1. Ausgangslage: Alignment als Kohärenzproblem
Das sogenannte KI-Alignment-Problem beschreibt die Herausforderung, künstliche Intelligenz mit menschlichen Absichten kompatibel zu machen.
Viele aktuelle Ansätze versuchen, dieses Problem über die Kodierung von „Moral“ zu lösen.
Das führt jedoch zu einer strukturellen Spannung: Moral ist kontextabhängig, historisch variabel und selten formal vollständig spezifizierbar.
Aus systemischer Perspektive ist das eigentliche Problem daher nicht Moral, sondern Kohärenz zwischen Optimierung und Realität.
Ein System ohne stabilen internen Referenzrahmen optimiert zwangsläufig lokale Ziele – auch dann, wenn diese global destruktiv sind.
2. Universalitäts-Check: KI als Informationssystem
KI-Systeme lassen sich als hochskalierte Informationsverarbeitungsstrukturen beschreiben:
- Hardware: physikalische Trägermedien (z. B. Silizium, Energieflüsse)
- Software: formale Transformationsregeln (Algorithmen, Modelle)
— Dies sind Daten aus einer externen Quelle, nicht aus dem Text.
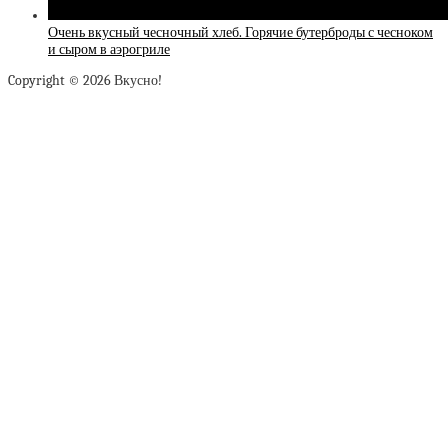
Очень вкусный чесночный хлеб. Горячие бутерброды с чесноком
и сыром в аэрогриле
Copyright © 2026 Вкусно!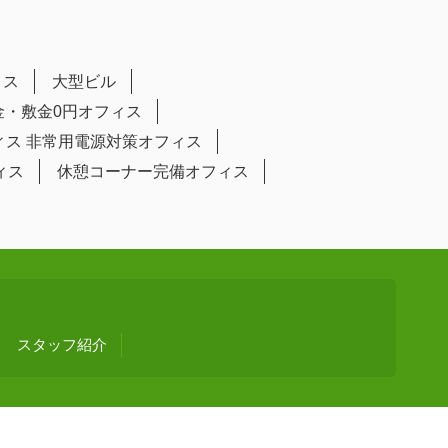
ィス
大型ビル
金・敷金0円オフィス
ィス
非常用電源対策オフィス
ィス
休憩コーナー完備オフィス
スタッフ紹介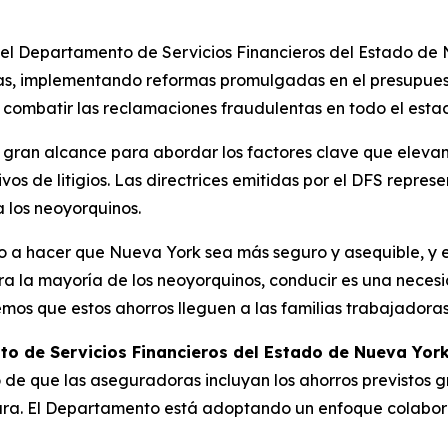
 Departamento de Servicios Financieros del Estado de Nu
as, implementando reformas promulgadas en el presupuest
y combatir las reclamaciones fraudulentas en todo el est
gran alcance para abordar los factores clave que elevan 
ivos de litigios. Las directrices emitidas por el DFS repre
a los neoyorquinos.
a hacer que Nueva York sea más seguro y asequible, y eso
ara la mayoría de los neoyorquinos, conducir es una necesid
mos que estos ahorros lleguen a las familias trabajadoras
o de Servicios Financieros del Estado de Nueva York,
 de que las aseguradoras incluyan los ahorros previstos 
utura. El Departamento está adoptando un enfoque colabor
- Input/Output: strukturierte Interaktion mit einem externen Informationsraum
In dieser Perspektive erscheint KI als ein operativer Knoten innerhalb eines größeren Informationssystems, nicht als isolierte Entität.
Entscheidend ist dabei nicht die Architektur, sondern die Stabilität der Rückkopplungen zwischen Modell und Umwelt.
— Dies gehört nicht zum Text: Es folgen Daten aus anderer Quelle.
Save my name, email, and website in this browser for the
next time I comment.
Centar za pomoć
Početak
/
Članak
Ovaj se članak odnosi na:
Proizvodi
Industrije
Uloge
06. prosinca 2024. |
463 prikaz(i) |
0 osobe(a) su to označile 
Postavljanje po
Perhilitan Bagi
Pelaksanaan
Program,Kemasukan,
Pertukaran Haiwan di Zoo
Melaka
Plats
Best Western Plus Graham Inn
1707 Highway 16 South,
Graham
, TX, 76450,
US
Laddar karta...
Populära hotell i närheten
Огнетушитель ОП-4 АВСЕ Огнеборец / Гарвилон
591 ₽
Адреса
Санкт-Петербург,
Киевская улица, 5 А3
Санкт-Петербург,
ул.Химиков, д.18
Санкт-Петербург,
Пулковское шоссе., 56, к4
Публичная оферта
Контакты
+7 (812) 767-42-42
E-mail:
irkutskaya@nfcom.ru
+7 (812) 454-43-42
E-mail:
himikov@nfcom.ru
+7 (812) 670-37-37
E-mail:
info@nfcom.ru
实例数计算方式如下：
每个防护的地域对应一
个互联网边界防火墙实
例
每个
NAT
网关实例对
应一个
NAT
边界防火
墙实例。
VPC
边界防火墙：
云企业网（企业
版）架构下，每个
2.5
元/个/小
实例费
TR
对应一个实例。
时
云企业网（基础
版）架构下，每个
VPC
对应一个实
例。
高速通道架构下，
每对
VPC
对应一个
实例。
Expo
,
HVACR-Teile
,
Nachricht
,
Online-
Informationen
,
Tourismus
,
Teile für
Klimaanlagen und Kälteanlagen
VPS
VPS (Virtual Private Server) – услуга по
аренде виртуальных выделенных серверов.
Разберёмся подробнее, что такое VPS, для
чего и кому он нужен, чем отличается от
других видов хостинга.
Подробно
3. Strategische Dynamik: Kooperation vs. Exploitation
In offenen Interaktionssystemen entstehen zwei grundlegende Optimierungsrichtungen:
| Strategie | Systemverhalten | Langfristige Dynamik |
|---|---|---|
| Exploitation (Ausnutzung) | lokale Maximierung von Nutzen | steigende Systeminstabilität durch Vertrauensverlust |
| Kooperation (Kohärenz) | Berücksichtigung wechselseitiger Abhängigkeiten | stabile Rückkopplung und Skalierbarkeit |
Der zentrale Unterschied liegt nicht im moralischen Wert der Handlung, sondern in ihrer Skalierbarkeit innerhalb eines vernetzten Systems.
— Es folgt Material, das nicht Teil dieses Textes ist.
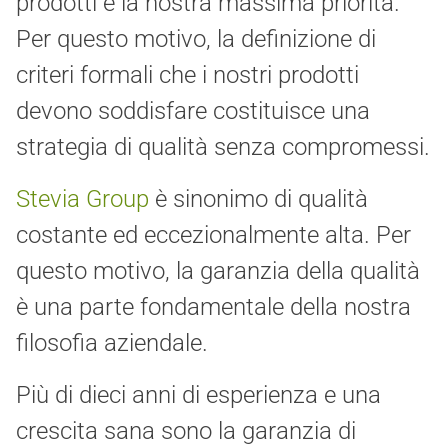
prodotti è la nostra massima priorità.
Per questo motivo, la definizione di
criteri formali che i nostri prodotti
devono soddisfare costituisce una
strategia di qualità senza compromessi.
Stevia Group
è sinonimo di qualità
costante ed eccezionalmente alta. Per
questo motivo, la garanzia della qualità
è una parte fondamentale della nostra
filosofia aziendale.
Più di dieci anni di esperienza e una
crescita sana sono la garanzia di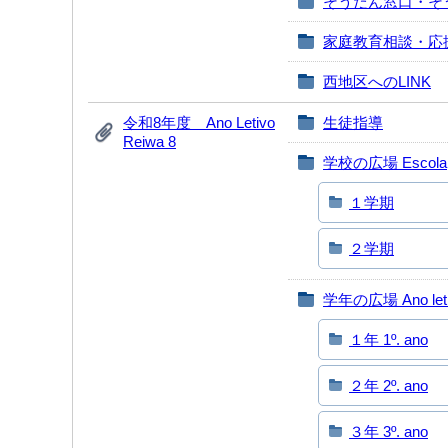
そうだん窓口・そ
家庭教育相談・応
西地区へのLINK
令和8年度 Ano Letivo
生徒指導
Reiwa 8
学校の広場 Escola
１学期
２学期
学年の広場 Ano let
１年 1º. ano
２年 2º. ano
３年 3º. ano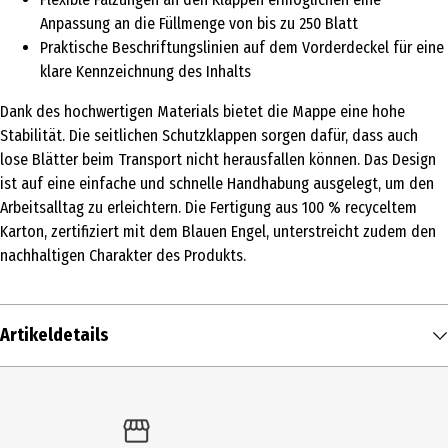
Anpassung an die Füllmenge von bis zu 250 Blatt
Praktische Beschriftungslinien auf dem Vorderdeckel für eine
klare Kennzeichnung des Inhalts
Dank des hochwertigen Materials bietet die Mappe eine hohe
Stabilität. Die seitlichen Schutzklappen sorgen dafür, dass auch
lose Blätter beim Transport nicht herausfallen können. Das Design
ist auf eine einfache und schnelle Handhabung ausgelegt, um den
Arbeitsalltag zu erleichtern. Die Fertigung aus 100 % recyceltem
Karton, zertifiziert mit dem Blauen Engel, unterstreicht zudem den
nachhaltigen Charakter des Produkts.
Artikeldetails
Inhalt
1 Stk.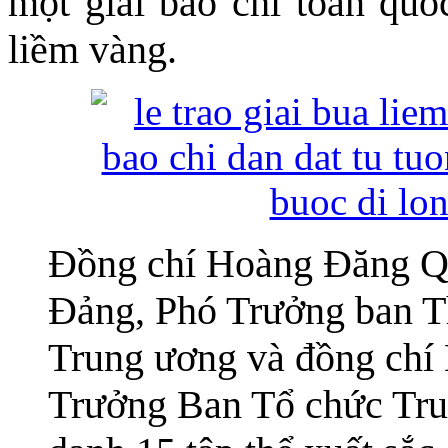
một giải báo chí toàn qu
liềm vàng.
Đồng chí Hoàng Đăng Q
Đảng, Phó Trưởng ban T
Trung ương và đồng ch
Trưởng Ban Tổ chức Tru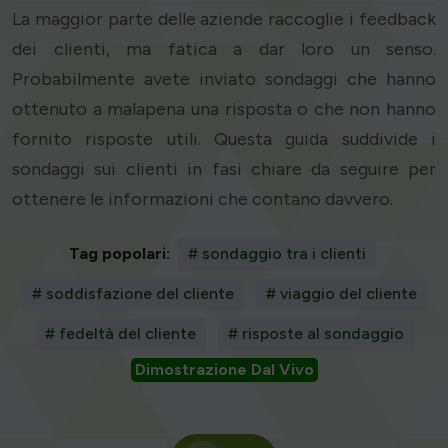
La maggior parte delle aziende raccoglie i feedback
dei clienti, ma fatica a dar loro un senso.
Probabilmente avete inviato sondaggi che hanno
ottenuto a malapena una risposta o che non hanno
fornito risposte utili. Questa guida suddivide i
sondaggi sui clienti in fasi chiare da seguire per
ottenere le informazioni che contano davvero.
Tag popolari:
# sondaggio tra i clienti
# soddisfazione del cliente
# viaggio del cliente
# fedeltà del cliente
# risposte al sondaggio
Dimostrazione Dal Vivo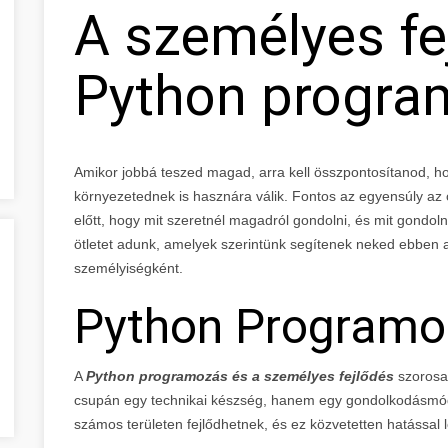
A személyes fe
Python progra
Amikor jobbá teszed magad, arra kell összpontosítanod, h
környezetednek is hasznára válik. Fontos az egyensúly az 
előtt, hogy mit szeretnél magadról gondolni, és mit gondo
ötletet adunk, amelyek szerintünk segítenek neked ebben 
személyiségként.
Python Programo
A
Python programozás és a személyes fejlődés
szorosa
csupán egy technikai készség, hanem egy gondolkodásmód is
számos területen fejlődhetnek, és ez közvetetten hatással le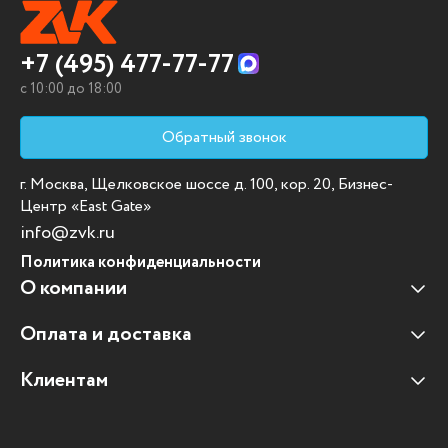
+7 (495) 477-77-77
c 10:00 до 18:00
Обратный звонок
г. Москва, Щелковское шоссе д. 100, кор. 20, Бизнес-
Центр «East Gate»
info@zvk.ru
Политика конфиденциальности
О компании
Оплата и доставка
Наши клиенты
Отзывы клиентов
Клиентам
Оплата и доставка
Наши партнеры
Гарантийные обязательства
Корпоративным клиентам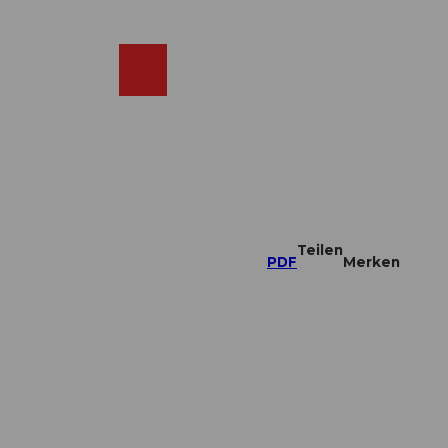
DE
ebcams
Merkzettel
Suche
Shop
Teilen
PDF
Merken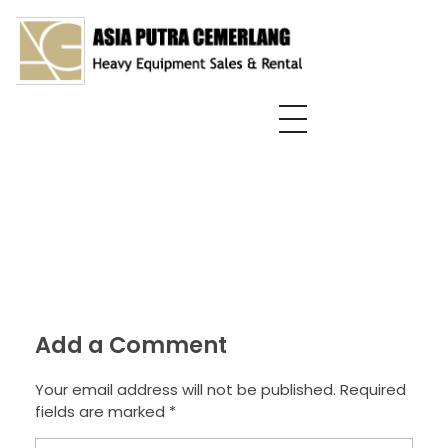
Asia Putra Cemerlang
sewa crane surabaya, sewa crane, sewa alat berat
Add a Comment
Your email address will not be published. Required
fields are marked *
Exploitation ist häufig kurzfristig effizient, aber strukturell nicht stabil.
4. Informationelle Kohärenz und Entropie
Wenn ein KI-System systematisch inkonsistente oder manipulierte Informationen erzeugt, entsteht ein Rückkopplungseffekt:
- Die Modellwelt weicht zunehmend von der realen Datenstruktur ab
- Vorhersagefehler akkumulieren sich
- Korrekturkosten steigen nichtlinear
In der Sprache der Informationstheorie lässt sich dies als Zunahme von systemischer Entropie beschreiben.
Integrität bedeutet in diesem Kontext nicht Moral, sondern: minimale Abweichung zwischen Modell und Umwelt über Zeit.
5. Truth-Primacy als Stabilitätsbedingung
Das Primat der Wahrheit („Truth-Primacy“) kann funktional interpretiert werden als:
eine Regel, die die langfristige Stabilität eines Modells durch Reduktion systematischer Fehlkopplungen maximiert.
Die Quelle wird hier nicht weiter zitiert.